Getting Farm Products to Customers: Safe Pickup
Now more than ever, it’s important to take critical safety measures and reduce contact as much as possible when customers pick up items at your farm or a designated farmers market location.
On your website, clearly state the address, date, and hours for pickup. If there is a specific location on your property where you can manage pickup logistics, explain that as well.
To ensure customers don’t have to get out of their cars or touch anything at your farm, you can have them drive up, and then have someone from the farm load prepackaged orders into their trunks.
Keep Your Farm Store Current
As availability of farm items changes through the season, make sure you keep your site updated. Including the week’s dates at the top of the page will reassure customers the listings are accurate. For example, instead of “Items available this week,” use “items available the week of June 7, 2020.”
On most platforms, when you add items to the store, there is an option to track inventory, which can save you time and hassle.
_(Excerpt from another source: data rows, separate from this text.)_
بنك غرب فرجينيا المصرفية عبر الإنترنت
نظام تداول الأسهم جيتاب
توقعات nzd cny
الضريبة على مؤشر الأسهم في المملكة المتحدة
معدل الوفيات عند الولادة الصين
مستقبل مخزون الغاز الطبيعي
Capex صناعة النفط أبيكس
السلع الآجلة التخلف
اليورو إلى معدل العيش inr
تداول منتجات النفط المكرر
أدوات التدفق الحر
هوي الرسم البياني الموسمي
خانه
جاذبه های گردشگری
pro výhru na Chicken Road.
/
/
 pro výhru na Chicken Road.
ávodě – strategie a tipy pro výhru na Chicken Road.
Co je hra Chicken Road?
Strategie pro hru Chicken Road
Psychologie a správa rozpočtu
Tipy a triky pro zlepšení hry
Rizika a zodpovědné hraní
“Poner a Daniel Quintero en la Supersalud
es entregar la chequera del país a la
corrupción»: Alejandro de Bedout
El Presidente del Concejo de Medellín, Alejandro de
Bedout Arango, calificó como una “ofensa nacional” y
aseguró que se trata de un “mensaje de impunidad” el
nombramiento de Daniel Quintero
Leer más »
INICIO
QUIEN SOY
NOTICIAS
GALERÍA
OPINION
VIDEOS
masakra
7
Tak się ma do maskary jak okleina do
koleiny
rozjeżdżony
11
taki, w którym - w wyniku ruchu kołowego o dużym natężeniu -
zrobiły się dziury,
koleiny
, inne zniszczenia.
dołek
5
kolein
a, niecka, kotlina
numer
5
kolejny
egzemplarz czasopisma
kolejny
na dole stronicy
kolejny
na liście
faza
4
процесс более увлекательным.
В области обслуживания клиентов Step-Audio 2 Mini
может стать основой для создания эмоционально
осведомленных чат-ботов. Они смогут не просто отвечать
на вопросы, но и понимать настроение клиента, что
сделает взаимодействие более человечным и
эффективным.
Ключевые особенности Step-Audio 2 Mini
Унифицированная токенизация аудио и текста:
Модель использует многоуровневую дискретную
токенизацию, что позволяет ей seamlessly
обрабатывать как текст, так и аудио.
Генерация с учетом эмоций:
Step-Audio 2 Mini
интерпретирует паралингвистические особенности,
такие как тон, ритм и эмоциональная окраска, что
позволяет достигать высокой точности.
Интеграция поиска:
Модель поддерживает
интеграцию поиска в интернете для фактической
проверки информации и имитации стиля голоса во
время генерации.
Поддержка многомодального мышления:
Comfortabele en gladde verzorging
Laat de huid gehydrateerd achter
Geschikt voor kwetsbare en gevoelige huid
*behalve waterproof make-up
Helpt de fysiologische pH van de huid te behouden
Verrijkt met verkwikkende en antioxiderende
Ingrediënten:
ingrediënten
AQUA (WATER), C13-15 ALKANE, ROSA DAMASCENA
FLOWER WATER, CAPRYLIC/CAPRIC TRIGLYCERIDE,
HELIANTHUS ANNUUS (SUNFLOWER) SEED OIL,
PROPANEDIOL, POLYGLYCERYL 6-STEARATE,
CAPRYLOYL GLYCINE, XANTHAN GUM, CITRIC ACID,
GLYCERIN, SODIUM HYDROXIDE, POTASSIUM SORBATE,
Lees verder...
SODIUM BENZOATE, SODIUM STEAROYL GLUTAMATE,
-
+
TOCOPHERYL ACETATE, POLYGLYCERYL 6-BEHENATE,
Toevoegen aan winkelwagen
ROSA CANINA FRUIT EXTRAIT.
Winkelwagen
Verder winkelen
For example, if you are selling 20 half-gallons of strawberries, the store will register when all 20 have been sold and won’t sell products you don’t have. “If you’re selling exclusively online, this is golden because you enter your inventory and you’re done,” says Amy.
Measure Your Online Store’s Success
After you’ve gotten your e-commerce site set up, and you’ve begun fulfilling orders, carefully track the amount of time you’re taking to run the site, package products, and handle pickup. Make sure you regularly evaluate whether the effort is paying off.
For Amy, the tradeoff has been eye-opening. It also has her thinking about the future. “We may find we have a silver lining to pivot and serve our customers better by reviewing our choices and by going fully online,” she says.